[Items from a dataset]

⁂

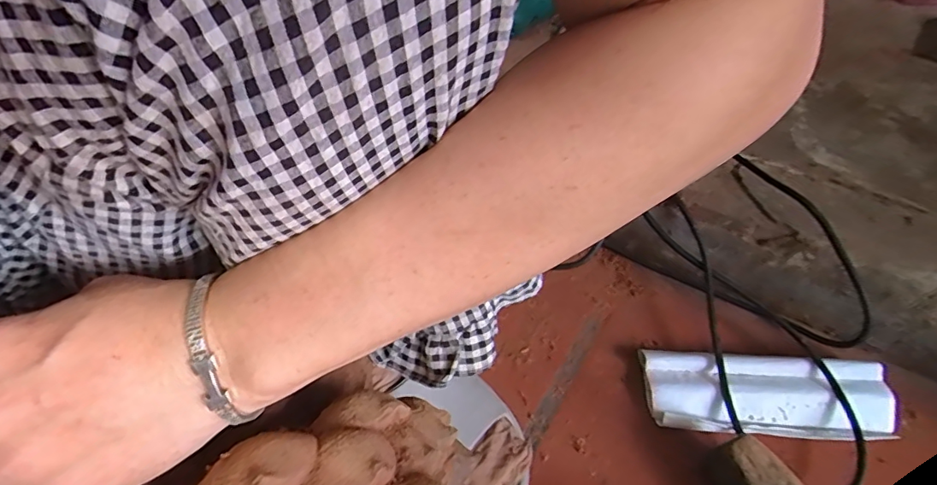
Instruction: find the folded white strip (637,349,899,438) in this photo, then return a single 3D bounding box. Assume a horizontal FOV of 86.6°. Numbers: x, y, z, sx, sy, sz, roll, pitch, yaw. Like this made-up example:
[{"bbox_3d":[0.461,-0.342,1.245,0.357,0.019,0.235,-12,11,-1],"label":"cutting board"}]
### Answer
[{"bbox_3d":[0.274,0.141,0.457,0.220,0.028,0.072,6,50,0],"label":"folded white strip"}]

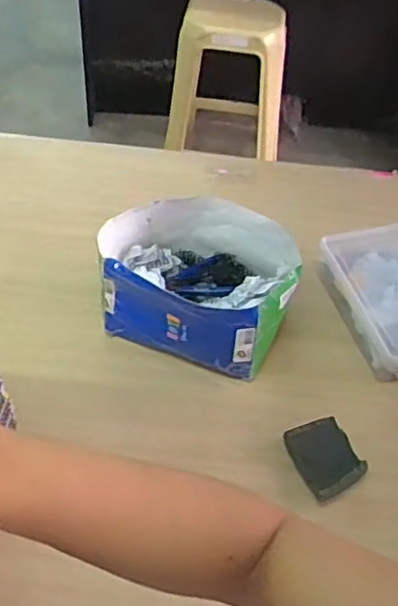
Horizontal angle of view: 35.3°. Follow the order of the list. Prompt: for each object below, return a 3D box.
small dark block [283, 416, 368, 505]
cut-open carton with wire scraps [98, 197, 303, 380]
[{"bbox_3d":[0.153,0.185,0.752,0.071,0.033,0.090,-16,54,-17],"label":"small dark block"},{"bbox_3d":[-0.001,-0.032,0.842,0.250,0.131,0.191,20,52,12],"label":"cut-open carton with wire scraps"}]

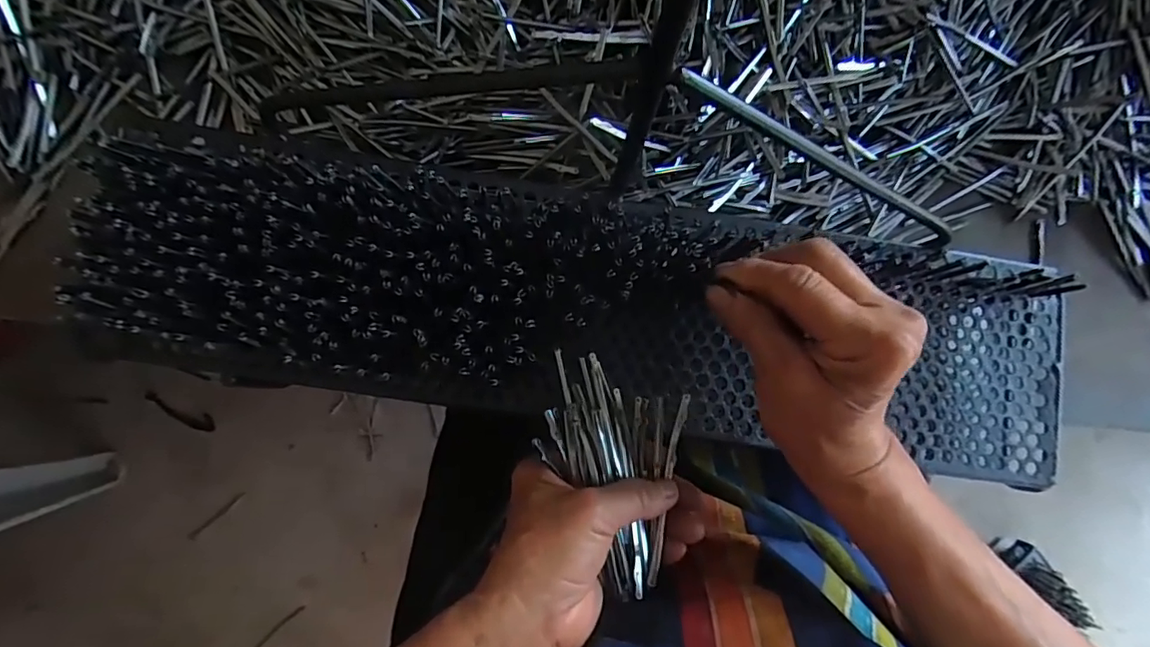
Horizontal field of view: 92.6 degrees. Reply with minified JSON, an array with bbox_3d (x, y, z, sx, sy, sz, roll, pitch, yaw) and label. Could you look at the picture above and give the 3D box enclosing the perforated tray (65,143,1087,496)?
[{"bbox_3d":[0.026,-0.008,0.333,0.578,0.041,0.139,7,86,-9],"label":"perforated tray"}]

⁂

Exercise brief: Write out the entries above word for word. Do not include the pictures.

Response for this exercise:
Instruction: find the folded white strip (637,349,899,438) in this photo, then return a single 3D bounding box. Assume a horizontal FOV of 86.6°. Numbers: x, y, z, sx, sy, sz, roll, pitch, yaw. Like this made-up example:
[{"bbox_3d":[0.461,-0.342,1.245,0.357,0.019,0.235,-12,11,-1],"label":"cutting board"}]
### Answer
[{"bbox_3d":[0.274,0.141,0.457,0.220,0.028,0.072,6,50,0],"label":"folded white strip"}]

Horizontal angle of view: 35.3°. Follow the order of the list. Prompt: for each object below, return a 3D box.
small dark block [283, 416, 368, 505]
cut-open carton with wire scraps [98, 197, 303, 380]
[{"bbox_3d":[0.153,0.185,0.752,0.071,0.033,0.090,-16,54,-17],"label":"small dark block"},{"bbox_3d":[-0.001,-0.032,0.842,0.250,0.131,0.191,20,52,12],"label":"cut-open carton with wire scraps"}]

Horizontal field of view: 92.6 degrees. Reply with minified JSON, an array with bbox_3d (x, y, z, sx, sy, sz, roll, pitch, yaw) and label. Could you look at the picture above and give the 3D box enclosing the perforated tray (65,143,1087,496)?
[{"bbox_3d":[0.026,-0.008,0.333,0.578,0.041,0.139,7,86,-9],"label":"perforated tray"}]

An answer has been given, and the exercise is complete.